**Exercise:** Copy the lines word for word, from the first line down to and including the one containing "Answer: 0.1V". Omit the pictures.

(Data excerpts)
════════════════

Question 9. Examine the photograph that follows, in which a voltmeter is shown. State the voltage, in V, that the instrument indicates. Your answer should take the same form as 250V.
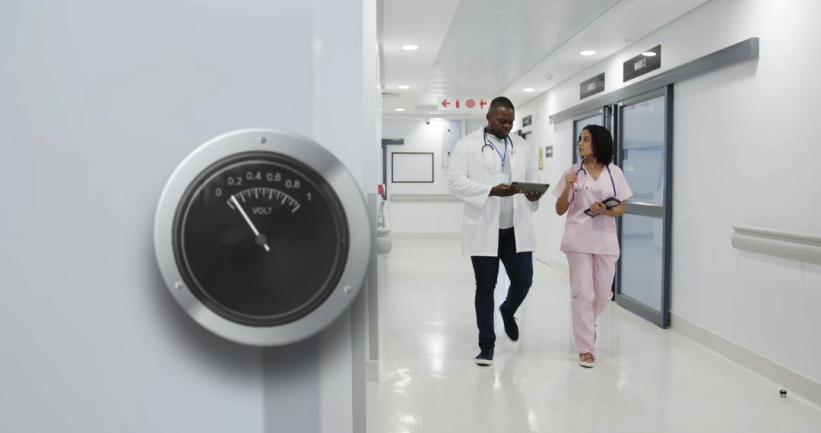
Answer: 0.1V
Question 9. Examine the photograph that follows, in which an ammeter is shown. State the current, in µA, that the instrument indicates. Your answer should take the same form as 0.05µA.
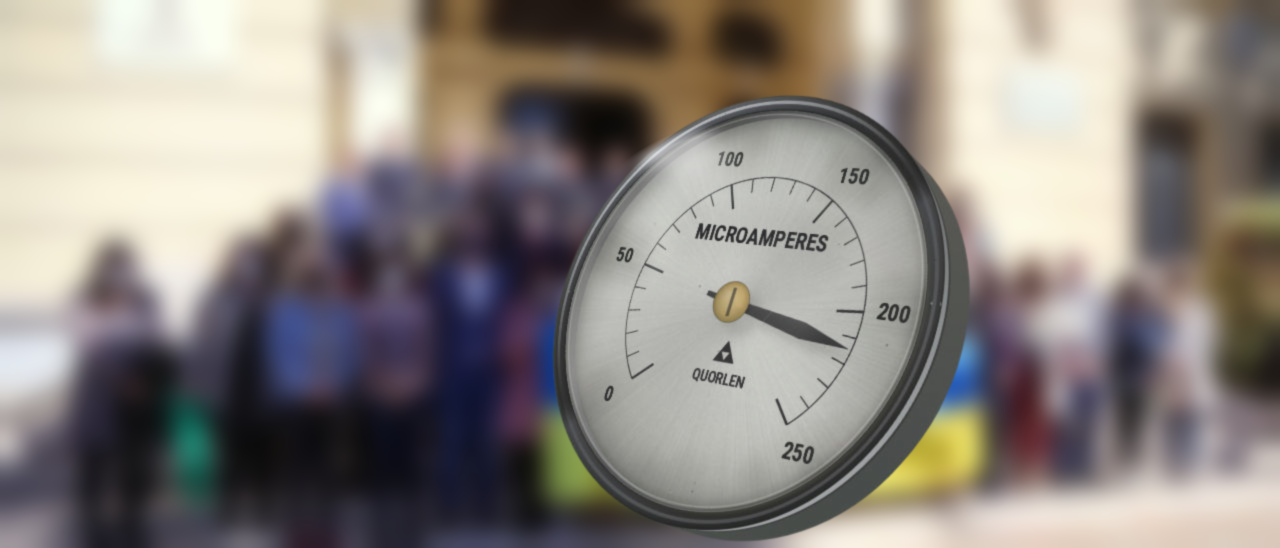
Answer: 215µA
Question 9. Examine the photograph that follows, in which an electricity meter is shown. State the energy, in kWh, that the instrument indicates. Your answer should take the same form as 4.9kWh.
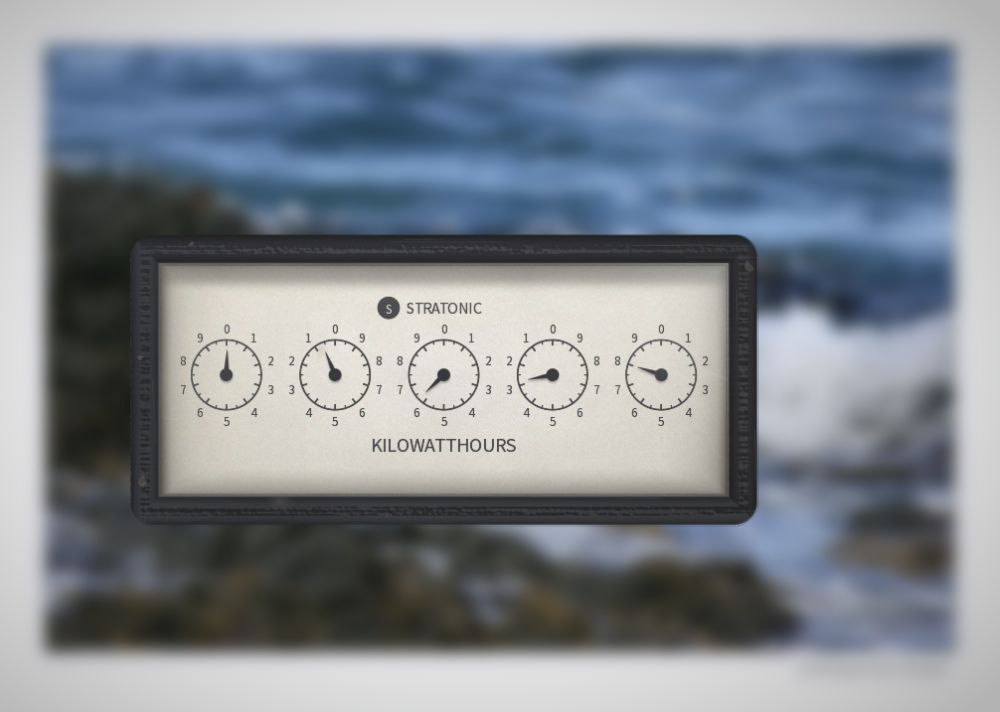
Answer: 628kWh
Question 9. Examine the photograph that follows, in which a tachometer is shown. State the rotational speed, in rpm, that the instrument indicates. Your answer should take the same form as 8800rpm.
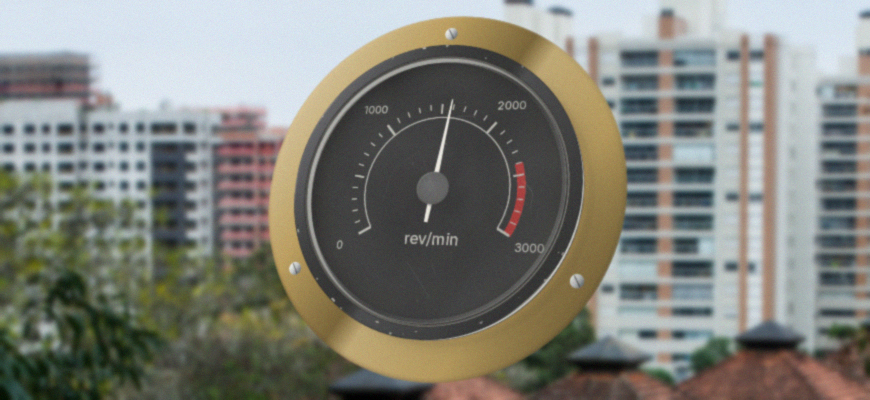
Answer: 1600rpm
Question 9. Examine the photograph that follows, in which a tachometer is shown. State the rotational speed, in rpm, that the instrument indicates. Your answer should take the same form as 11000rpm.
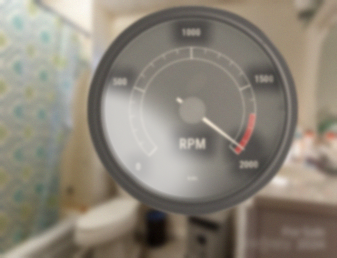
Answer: 1950rpm
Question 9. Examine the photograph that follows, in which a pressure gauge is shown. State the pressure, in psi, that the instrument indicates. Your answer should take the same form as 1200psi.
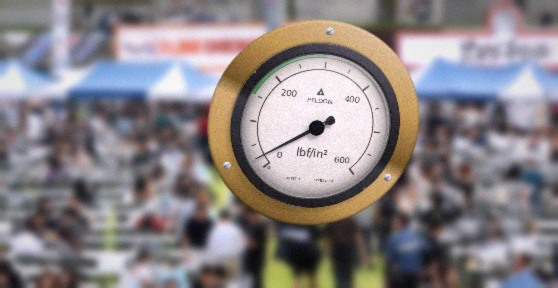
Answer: 25psi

════════════════

**Task output:**
Question 9. Examine the photograph that follows, in which a voltmeter is shown. State the voltage, in V, that the instrument indicates. Your answer should take the same form as 250V.
Answer: 0.1V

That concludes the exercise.